Beginnen soll der Reigen der Neuheiten 2013 mit dem Comeback des Modells Esprit. Der Ahn des legendären Dienstwagens von James Bond aus "Der Spion, der mich liebte" wird ein Sportwagen für etwa 130.000 Euro; mehr als 300 km/h schnell und damit auf Augenhöhe mit Porsche und Ferrari. Ihm folgen bis 2015 das viersitzige Coupé Elite, die nächste Generation der Elise und als Antwort auf Sport-Viertürer wie Porsche Panamera den Aston Martin Rapide der Eterne.
Als Clou für die Stadtindianer unter den Lotus-Fans haben die Briten noch einen Kleinwagen auf dem Zettel, den sie gemeinsam mit Mehrheitseigner Proton entwickeln - ganz ähnlich wie es Aston Martin mit dem Cygnet tat, der eigentlich ein Toyota iQ ist. Und spätestens 2017 soll das Modell Elan mit neuem Schwung auf die Straße kommen. Zu allem Überfluss soll jede Baureihe in einer Standard sowie einer besonders sportlichen R- und einer Leichtbauversion geben. "Und alle Zweitürer gibt es darüber hinaus auch als Roadster", sagt Chefentwickler Zimmermann.
Ein nagelneuer V8-Motor soll in Eigenentwicklung entstehen
Es dürfte ein Kraftakt sondergleichen werden. Im verschlafenen Hethel, drei Stunden nordöstlich von London, werden derzeit rund 2500 Autos pro Jahr gebaut. In Zukunft sollen es bis zu 8000 Fahrzeuge werden, rechnet Bahar vor.
Zunächst sollen die Neulinge mit Benzinmotoren, wenig später aber auch mit Hybridantrieb zur Verfügung stehen. Und den neuen Kleinwagen will Lotus ausschließlich mit alternativen Antrieben anbieten - ob rein elektrisch oder ebenfalls als Hybridvariante, wollen die Briten aber noch nicht verraten.

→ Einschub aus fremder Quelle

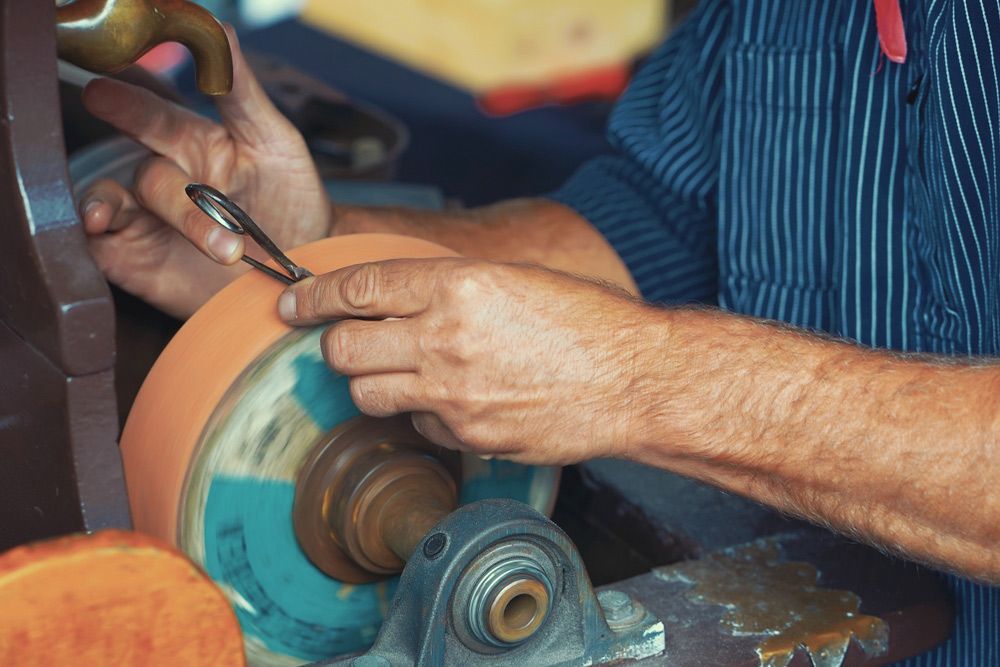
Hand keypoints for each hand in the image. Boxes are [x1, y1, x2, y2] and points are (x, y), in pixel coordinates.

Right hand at [79, 28, 329, 318]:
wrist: (302, 266)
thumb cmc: (291, 198)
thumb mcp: (276, 140)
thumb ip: (243, 92)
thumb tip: (222, 32)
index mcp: (191, 142)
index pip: (151, 116)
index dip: (126, 105)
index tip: (102, 94)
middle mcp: (164, 178)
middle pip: (148, 177)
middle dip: (181, 205)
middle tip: (223, 235)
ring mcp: (146, 220)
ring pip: (113, 207)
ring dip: (119, 216)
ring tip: (141, 234)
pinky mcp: (135, 261)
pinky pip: (97, 250)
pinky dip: (90, 244)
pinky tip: (98, 238)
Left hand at [278, 259, 653, 464]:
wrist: (633, 381)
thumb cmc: (585, 322)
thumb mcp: (514, 278)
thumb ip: (449, 286)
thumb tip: (395, 297)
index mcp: (458, 285)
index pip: (357, 288)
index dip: (314, 296)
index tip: (293, 304)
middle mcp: (445, 338)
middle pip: (342, 348)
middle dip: (334, 344)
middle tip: (345, 341)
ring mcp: (452, 394)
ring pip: (366, 392)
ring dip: (370, 380)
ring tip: (397, 371)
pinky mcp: (466, 436)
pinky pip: (415, 425)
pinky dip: (420, 413)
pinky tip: (452, 399)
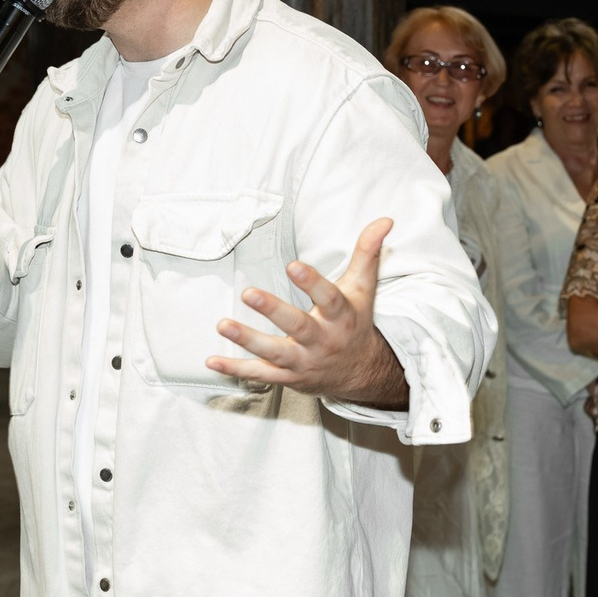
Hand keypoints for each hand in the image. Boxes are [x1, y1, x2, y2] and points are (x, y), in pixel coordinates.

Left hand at [207, 219, 402, 402]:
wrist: (361, 372)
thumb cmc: (355, 322)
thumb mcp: (364, 288)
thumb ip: (368, 252)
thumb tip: (384, 220)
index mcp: (342, 317)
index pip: (329, 298)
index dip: (312, 283)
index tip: (293, 265)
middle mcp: (323, 340)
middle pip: (299, 326)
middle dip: (274, 311)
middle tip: (249, 293)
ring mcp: (304, 361)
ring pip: (275, 353)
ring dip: (248, 341)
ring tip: (223, 325)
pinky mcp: (288, 376)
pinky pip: (261, 374)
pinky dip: (236, 369)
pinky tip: (213, 361)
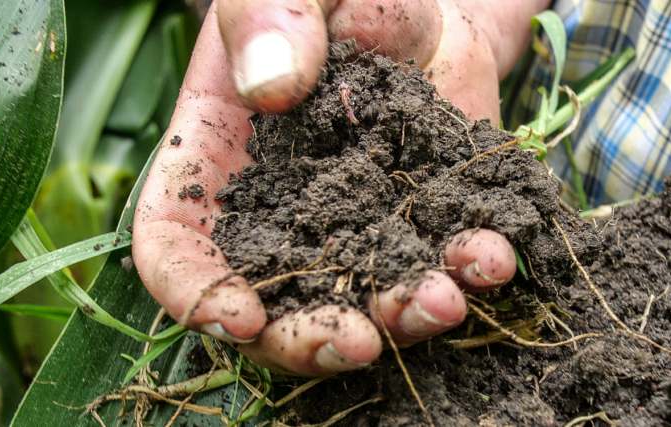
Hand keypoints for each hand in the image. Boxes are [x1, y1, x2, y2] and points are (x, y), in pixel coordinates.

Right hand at [131, 0, 547, 375]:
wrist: (418, 5)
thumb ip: (269, 19)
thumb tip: (272, 87)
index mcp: (217, 163)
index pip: (177, 245)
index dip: (197, 292)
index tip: (241, 317)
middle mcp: (284, 215)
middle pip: (277, 303)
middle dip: (315, 335)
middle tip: (360, 342)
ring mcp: (358, 227)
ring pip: (366, 298)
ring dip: (402, 314)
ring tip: (445, 299)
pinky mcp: (425, 222)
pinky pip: (442, 258)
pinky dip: (469, 266)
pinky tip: (493, 255)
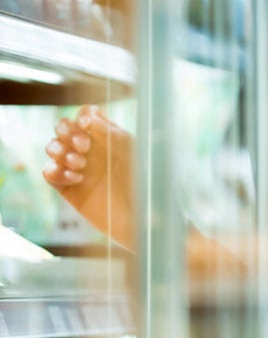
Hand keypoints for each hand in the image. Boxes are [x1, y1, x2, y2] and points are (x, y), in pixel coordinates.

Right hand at [42, 105, 136, 251]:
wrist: (147, 221)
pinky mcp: (71, 190)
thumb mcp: (134, 153)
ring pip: (52, 148)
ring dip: (60, 150)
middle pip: (63, 128)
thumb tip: (89, 116)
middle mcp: (92, 153)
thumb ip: (111, 132)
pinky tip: (76, 179)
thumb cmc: (148, 186)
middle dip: (67, 131)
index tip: (88, 124)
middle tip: (84, 147)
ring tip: (81, 164)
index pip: (86, 117)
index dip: (82, 116)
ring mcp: (80, 170)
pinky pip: (49, 173)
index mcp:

So ambitioniert die Pläne sind - sie sind im Prinzip nicht mehr neu. Lediglich drei Punkte wurden seit Paris konkreter: Das Stadtauto ist jetzt keine Studie mehr, sondern soll unter dem Namen Ethos in Serie gehen. Das Debüt des Sportwagens Elan verschiebt sich um drei Jahre nach hinten. Und statt getunter Toyota-Motoren will Lotus jetzt ein selbst entwickeltes Achtzylinder-Aggregat einsetzen. Konstruiert wie ein Rennmotor, soll der V8 extrem leicht und kompakt werden. Zimmermann nennt folgende Eckdaten: 4,8 Liter Hubraum und 570 PS.
Wie ein AMG-Mann zum Job bei Lotus kam
Hätte man Zimmermann, der für Mercedes-AMG den SLS entwickelte, vor einem Jahr zu einem Job bei Lotus gefragt, hätte er vermutlich nur gelächelt. "Ich habe nicht im Traum daran gedacht, hier zu arbeiten. Ich war ja bis dahin noch nicht einmal einen Lotus gefahren", sagt er. Dass er jetzt doch in Hethel sitzt und fünf neue Autos gleichzeitig entwickelt, verdankt er dem Jetlag nach einem Rückflug aus Korea. "Im Flugzeug hatte ich ein Portrait über die Marke gelesen und im Tran danach entschieden, mir deren Angebot wenigstens einmal anzuhören."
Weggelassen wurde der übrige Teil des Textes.